[Transcribed page contents]

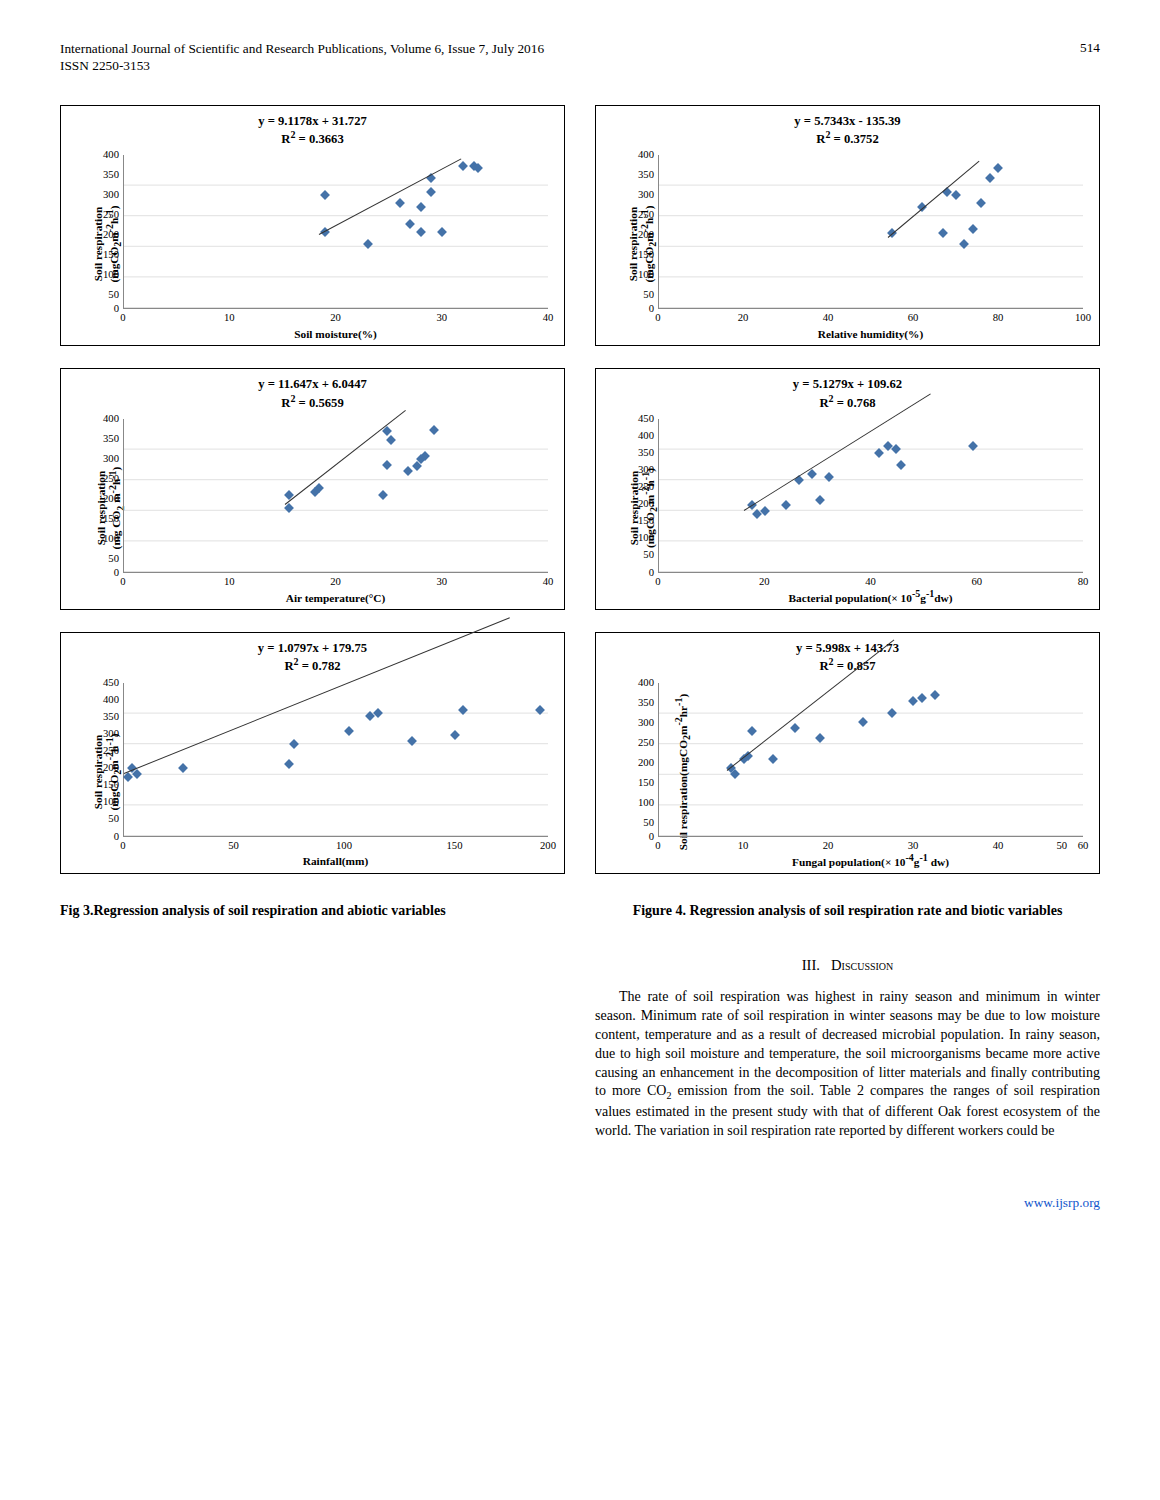International Journal of Scientific and Research Publications, Volume 6, Issue 7, July 2016
ISSN 2250-3153
514
y = 9.1178x + 31.727
R2 = 0.3663
Soil respiration
(mgCO2m-2h-1)
400 350 300 250 200 150 100 50 0
0 10 20 30 40
Soil moisture(%)
y = 11.647x + 6.0447
R2 = 0.5659
Soil respiration
(mg CO2 m-2h-1)
400 350 300 250 200 150 100 50 0
0 10 20 30 40
Air temperature(°C)
y = 1.0797x + 179.75
R2 = 0.782
Soil respiration
(mgCO2m-2h-1)
450 400 350 300 250 200 150 100 50 0
0 50 100 150 200
Rainfall(mm)
Fig 3.Regression analysis of soil respiration and abiotic variables
y = 5.7343x - 135.39
R2 = 0.3752
Soil respiration
(mgCO2m-2h-1)
400 350 300 250 200 150 100 50 0
0 20 40 60 80 100
Relative humidity(%)
y = 5.1279x + 109.62
R2 = 0.768
Soil respiration
(mgCO2.m-2h-1)
450 400 350 300 250 200 150 100 50 0
0 20 40 60 80
Bacterial population(× 10-5g-1dw)
y = 5.998x + 143.73
R2 = 0.857
Soil respiration(mgCO2m-2hr-1)
400 350 300 250 200 150 100 50 0
0 10 20 30 40 50 60
Fungal population(× 10-4g-1 dw)
Figure 4. Regression analysis of soil respiration rate and biotic variables
III. Discussion
The rate of soil respiration was highest in rainy season and minimum in winter season. Minimum rate of soil respiration in winter seasons may be due to low moisture content, temperature and as a result of decreased microbial population. In rainy season, due to high soil moisture and temperature, the soil microorganisms became more active causing an enhancement in the decomposition of litter materials and finally contributing to more CO2 emission from the soil. Table 2 compares the ranges of soil respiration values estimated in the present study with that of different Oak forest ecosystem of the world. The variation in soil respiration rate reported by different workers could be
www.ijsrp.org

**TASK DIRECTIONS**
Leaving pictures aside, write out each record above exactly as given.

**THE COMPLETED TASK**
International Journal of Scientific and Research Publications, Volume 6, Issue 7, July 2016
ISSN 2250-3153
514
y = 9.1178x + 31.727
R2 = 0.3663
Soil respiration
(mgCO2m-2h-1)
400 350 300 250 200 150 100 50 0
0 10 20 30 40
Soil moisture(%)
y = 11.647x + 6.0447
R2 = 0.5659
Soil respiration
(mg CO2 m-2h-1)
400 350 300 250 200 150 100 50 0
0 10 20 30 40
Air temperature(°C)
y = 1.0797x + 179.75
R2 = 0.782
Soil respiration
(mgCO2m-2h-1)
450 400 350 300 250 200 150 100 50 0
0 50 100 150 200
Rainfall(mm)
Fig 3.Regression analysis of soil respiration and abiotic variables
y = 5.7343x - 135.39
R2 = 0.3752
Soil respiration
(mgCO2m-2h-1)
400 350 300 250 200 150 100 50 0
0 20 40 60 80 100
Relative humidity(%)
y = 5.1279x + 109.62
R2 = 0.768
Soil respiration
(mgCO2.m-2h-1)
450 400 350 300 250 200 150 100 50 0
0 20 40 60 80
Bacterial population(× 10-5g-1dw)
y = 5.998x + 143.73
R2 = 0.857
Soil respiration(mgCO2m-2hr-1)
400 350 300 250 200 150 100 50 0
0 10 20 30 40 50 60
Fungal population(× 10-4g-1 dw)
Figure 4. Regression analysis of soil respiration rate and biotic variables
III. Discussion
The rate of soil respiration was highest in rainy season and minimum in winter season. Minimum rate of soil respiration in winter seasons may be due to low moisture content, temperature and as a result of decreased microbial population. In rainy season, due to high soil moisture and temperature, the soil microorganisms became more active causing an enhancement in the decomposition of litter materials and finally contributing to more CO2 emission from the soil. Table 2 compares the ranges of soil respiration values estimated in the present study with that of different Oak forest ecosystem of the world. The variation in soil respiration rate reported by different workers could be
www.ijsrp.org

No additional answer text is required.